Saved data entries
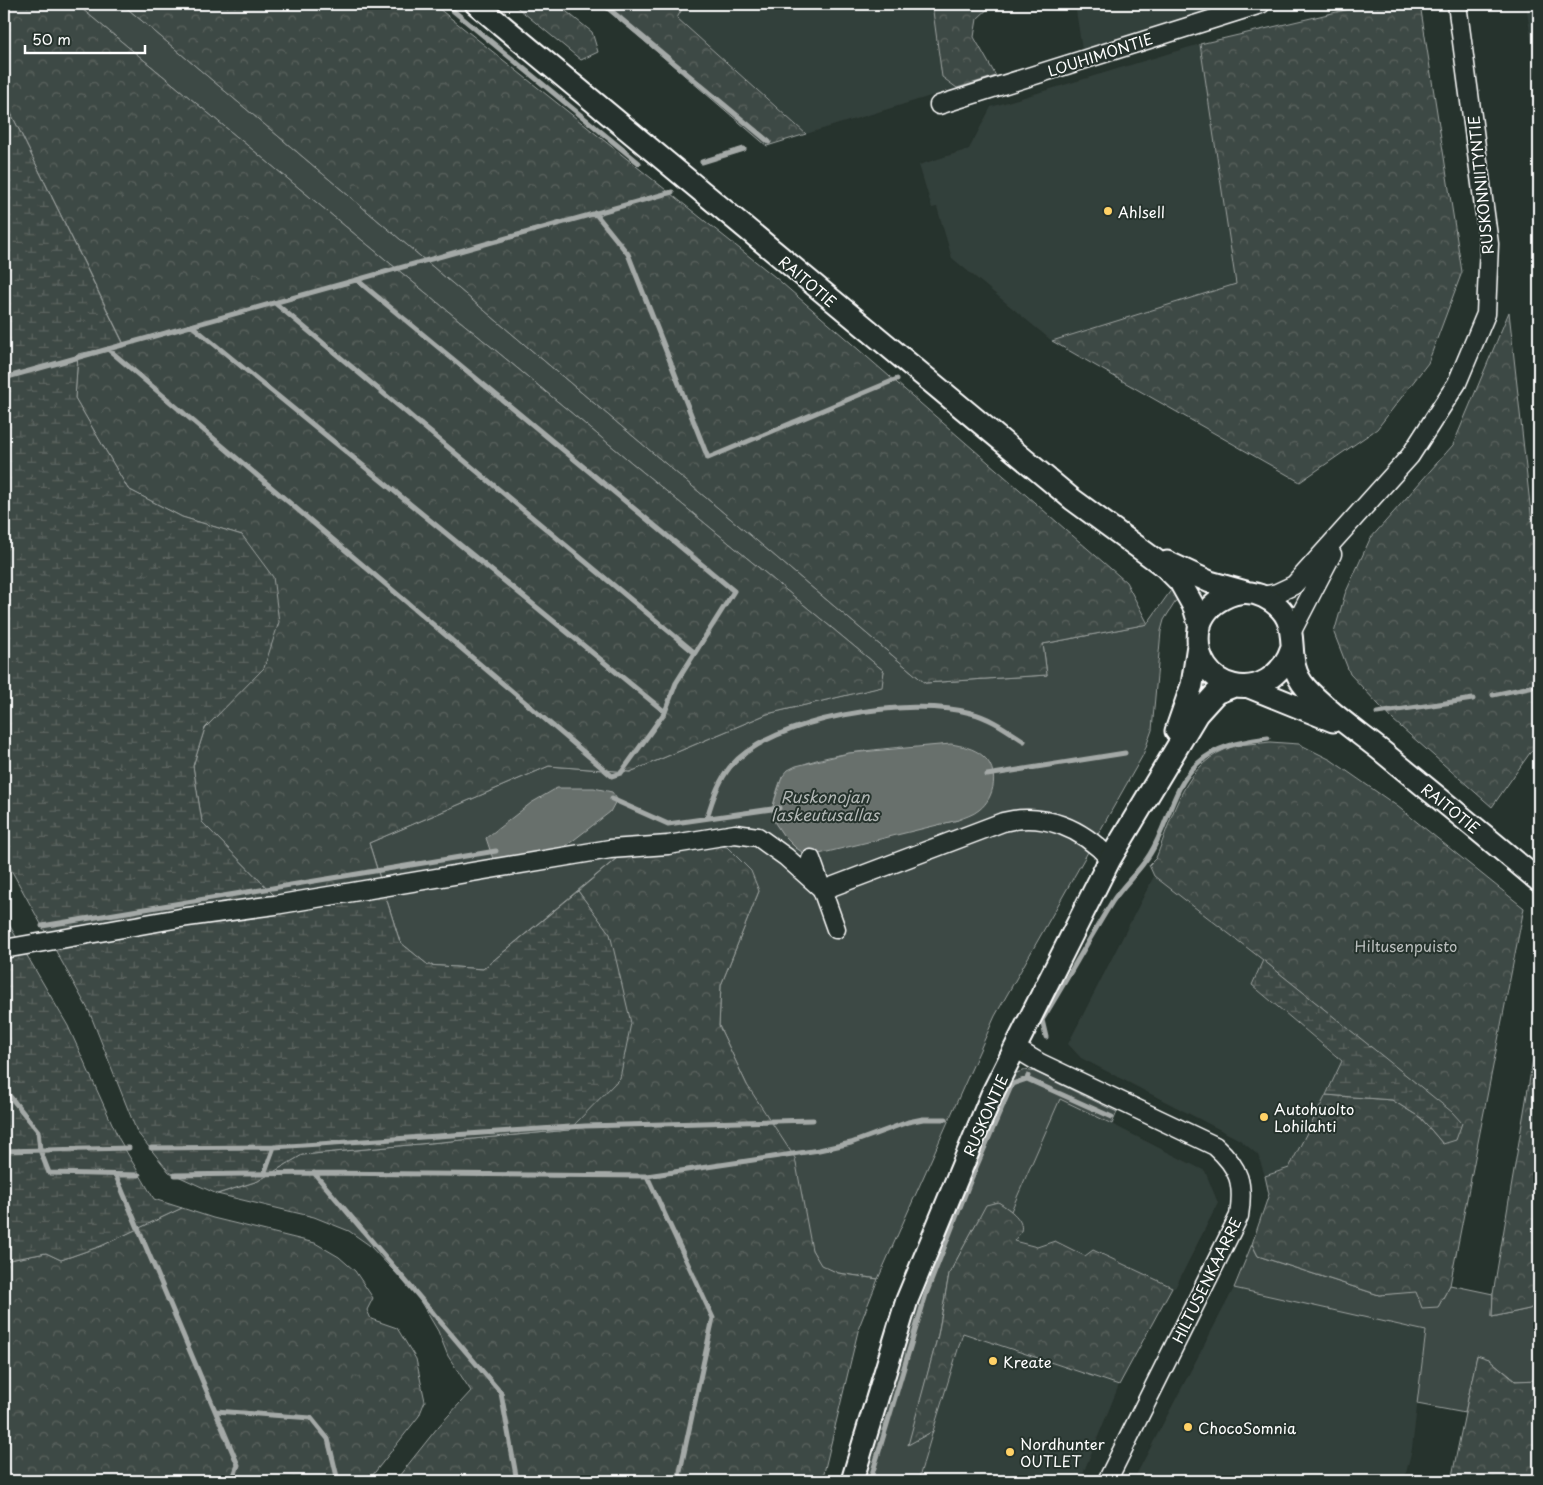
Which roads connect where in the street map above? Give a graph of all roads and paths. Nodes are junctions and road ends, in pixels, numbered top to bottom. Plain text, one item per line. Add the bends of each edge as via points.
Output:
1 (476, 4) edge
2 (1261, 4) edge
3 (1457, 4) edge
4 (939, 105) dead end
5 (1344, 532) junction
6 (1144, 551) junction
7 (1254, 594) junction
8 (1199, 635) junction
9 (1292, 639) junction
10 (1241, 687) junction
11 (1362, 735) junction
12 (1164, 768) junction
13 (811, 859) dead end
14 (1110, 859) junction
15 (1539, 881) edge
16 (823, 890) junction
17 (836, 929) dead end
18 (4, 949) edge
19 (1016, 1048) junction
20 (852, 1481) edge
21 (1107, 1481) edge

1 - 6 main road, RAITOTIE via 1049,480
2 - 4 street, LOUHIMONTIE
3 - 5 street, RUSKONNIITYNTIE via 1489,244 1486,314 1458,383 1410,456
5 - 7 street, RUSKONNIITYNTIE via 1294,585 1277,593
5 - 9 street, RUSKONNIITYNTIE
6 - 7 main road, RAITOTIE via 1210,582
6 - 8 main road, RAITOTIE via 1165,567 1188,592
7 - 8 main road via 1230,595 1216,602 1206,614
7 - 9 main road via 1276,604 1286,616
8 - 10 main road via 1201,657 1209,670 1220,680
8 - 12 main road, RUSKONTIE via 1192,685
9 - 10 main road via 1287,662 1277,675 1264,684
9 - 11 main road, RAITOTIE via 1292,662 1304,686
10 - 11 main road, RAITOTIE via 1304,708
10 - 12 main road, RUSKONTIE via 1216,693 1197,714
11 - 15 main road, RAITOTIE
12 - 14 main road, RUSKONTIE
13 - 16 street
14 - 16 street via 1095,842 1064,826 1036,818 1021,818
14 - 19 main road, RUSKONTIE
16 - 17 street
16 - 18 street via 758,837 735,834 668,845 610,849 480,873 180,918
19 - 20 main road, RUSKONTIE via 992,1094 906,1300
19 - 21 street, HILTUSENKAARRE via 1040,1063 1215,1146 1230,1159 1239,1175 1243,1193 1239,1216

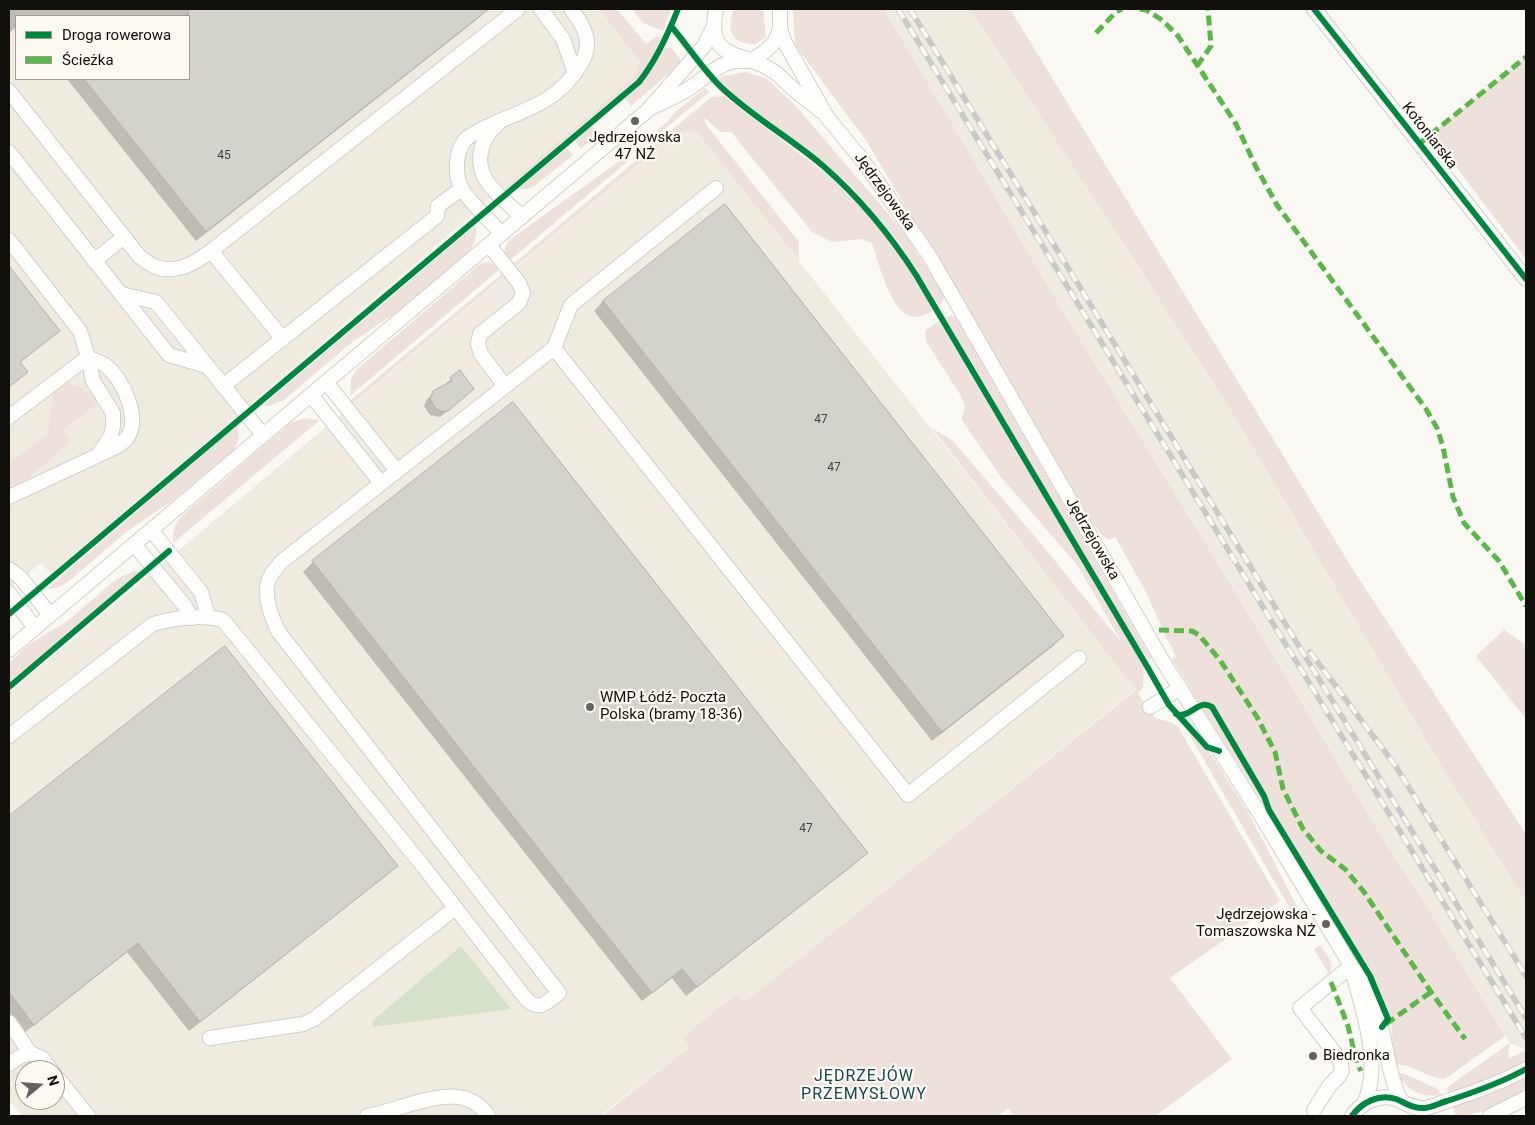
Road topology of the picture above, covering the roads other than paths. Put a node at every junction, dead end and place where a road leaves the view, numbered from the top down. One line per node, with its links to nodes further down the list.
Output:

Problem to work on ▸ Only the lines above that hold "roads" are wanted. Show every one of them.

Solution to the exercise ▸
Which roads connect where in the street map above? Give a graph of all roads and paths. Nodes are junctions and road ends, in pixels, numbered top to bottom. Plain text, one item per line. Add the bends of each edge as via points.
Road topology of the picture above, covering the roads other than paths. Put a node at every junction, dead end and place where a road leaves the view, numbered from the top down. One line per node, with its links to nodes further down the list.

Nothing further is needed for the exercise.